Hailing from a village in northern Israel, Samal Ziyad, an Arab-Muslim who serves in the IDF’s Bedouin Trackers Unit, and has a tattoo on his arm that reads: ‘Long live the State of Israel’ says, ‘Since I was little my father has encouraged me to serve.’
By Yoav Zitun
Samal Ziyad, an Arab-Muslim who serves in the IDF’s Bedouin Trackers Unit, could easily compete for the title of the most Zionist soldier serving in the West Bank today.
One of only a few dozen Arab Muslims serving in the army, he chose to volunteer for military duty, drawing fierce opposition from Arab society and the risk of personal attacks.
Such is Ziyad’s exceptional story. He is now an infantry fighter serving at the height of the current wave of terror. He has two tattoos: one featuring various Zionist symbols, including a Magen David, and the second – which he finished recently – featuring the words: “Long live the State of Israel.”
Ziyad is not afraid to be identified, even though he has already had to deal with condemnation from Muslims opposed to his enlisting in the army.
“Since I was little my father has encouraged me to serve in the army and he taught me that Israel is our country too,” Ziyad tells Ynet. “There were always Israeli flags at home hanging so they face outside and pictures of Israeli leaders were always up on the walls.”
In special cases the IDF permits Muslim and ultra-Orthodox soldiers to come and go from their homes in civilian clothing, so that they won’t be identified as soldiers and risk being attacked.
Ziyad, however, has not even considered that option. When he goes home to his village in northern Israel he proudly walks around in his IDF uniform and carrying his Tavor rifle.
“I’m not afraid,” he says, “even though I’ve already received negative responses. I just reply to everyone that Israel is my country. I won’t take down my Israeli flags or cover my tattoos.
“I’ve had tough comments on Facebook but I just ignore them or delete them. Soon I’m going to get a third Zionist tattoo on my back.”
Ziyad has already asked his commander to put him forward for an officers’ course, so that he can progress in the army.

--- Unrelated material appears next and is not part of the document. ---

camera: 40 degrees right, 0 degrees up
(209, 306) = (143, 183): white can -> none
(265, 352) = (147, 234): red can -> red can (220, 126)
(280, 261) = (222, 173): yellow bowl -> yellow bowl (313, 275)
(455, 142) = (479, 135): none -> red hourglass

“He is a remarkable soldier and a fantastic fighter, even though he comes from a village where almost no one serves,” says Shai Sharaf, the deputy commander of Ziyad’s brigade. Sharaf also notes that in spite of the challenges in Ziyad’s personal situation – he is married with children – he is continuing in full combat service.
Ziyad and his colleagues have made significant operational accomplishments over the last few weeks in the Jenin area, for which their brigade is responsible. They have also thwarted dozens of terror attacks and succeeded in identifying terrorists armed with knives and explosive devices who turned up at Gilboa Junction intending to carry out an attack.